We hit some limitations of KLEE
- (Like many verification tools) KLEE does not currently support concurrency. This is a problem because concurrency is fundamental to what OS kernels do and also because one of the most important Rust mottos is “Fearless Concurrency!”
- KLEE does not support symbolic allocation sizes. There are some possible partial workarounds but they are not perfect.
- KLEE is primarily intended as a tool to find bugs and to generate high coverage testsuites and it is very good at that. We are using KLEE a little beyond its intended use when we try to use it to prove properties about code. It would probably be better to use a tool that performs a breadth-first exploration of code paths because that gives a more usable guarantee about the code.

I hope that this series of posts will inspire some of you to try to fix some of the above issues.

Enjoy!

Although the verification-annotations library does work with several different verification tools, as far as I know, KLEE is the only tool that can cope with something as large and complex as Rust for Linux at the moment.
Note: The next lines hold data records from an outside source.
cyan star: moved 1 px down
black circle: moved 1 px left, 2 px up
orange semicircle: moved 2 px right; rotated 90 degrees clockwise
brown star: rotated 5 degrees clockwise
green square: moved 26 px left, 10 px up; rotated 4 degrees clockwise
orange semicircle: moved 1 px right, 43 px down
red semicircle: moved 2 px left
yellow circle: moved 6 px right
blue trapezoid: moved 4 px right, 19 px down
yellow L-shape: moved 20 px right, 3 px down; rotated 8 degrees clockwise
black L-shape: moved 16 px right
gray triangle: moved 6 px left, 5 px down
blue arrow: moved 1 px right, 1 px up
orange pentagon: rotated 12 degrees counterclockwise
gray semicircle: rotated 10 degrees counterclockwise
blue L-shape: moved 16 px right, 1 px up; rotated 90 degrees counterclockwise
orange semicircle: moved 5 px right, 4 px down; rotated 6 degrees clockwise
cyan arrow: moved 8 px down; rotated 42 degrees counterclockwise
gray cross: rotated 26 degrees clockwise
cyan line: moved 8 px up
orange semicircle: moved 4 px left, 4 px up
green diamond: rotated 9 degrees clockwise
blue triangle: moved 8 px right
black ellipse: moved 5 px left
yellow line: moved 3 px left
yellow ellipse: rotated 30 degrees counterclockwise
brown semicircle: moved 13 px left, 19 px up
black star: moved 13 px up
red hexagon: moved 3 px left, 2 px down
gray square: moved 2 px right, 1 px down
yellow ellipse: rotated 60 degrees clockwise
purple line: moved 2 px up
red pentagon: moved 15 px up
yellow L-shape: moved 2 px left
This will probably change in the future though so, someday, this theoretical portability will become real. ↩
I also had to I had to add #[cfg(std)] annotations throughout the verification-annotations codebase since the Linux kernel is built in a no-std environment. The PropTest library also supports no-std but we have not yet updated PropVerify. ↩
I am not sure that this is a bug or, if it is a bug, whether we should view it as a bug in Rust for Linux or in the test harness. I’m going to pretend that it is a bug because it lets me show a useful trick and because, in practice, some bug reports turn out not to be bugs. ↩
Since verifier::sample is not sound, it should possibly be renamed verifier::unsound_sample? ↩

Written on August 24, 2021.
The opinions expressed are my own views and not my employer's.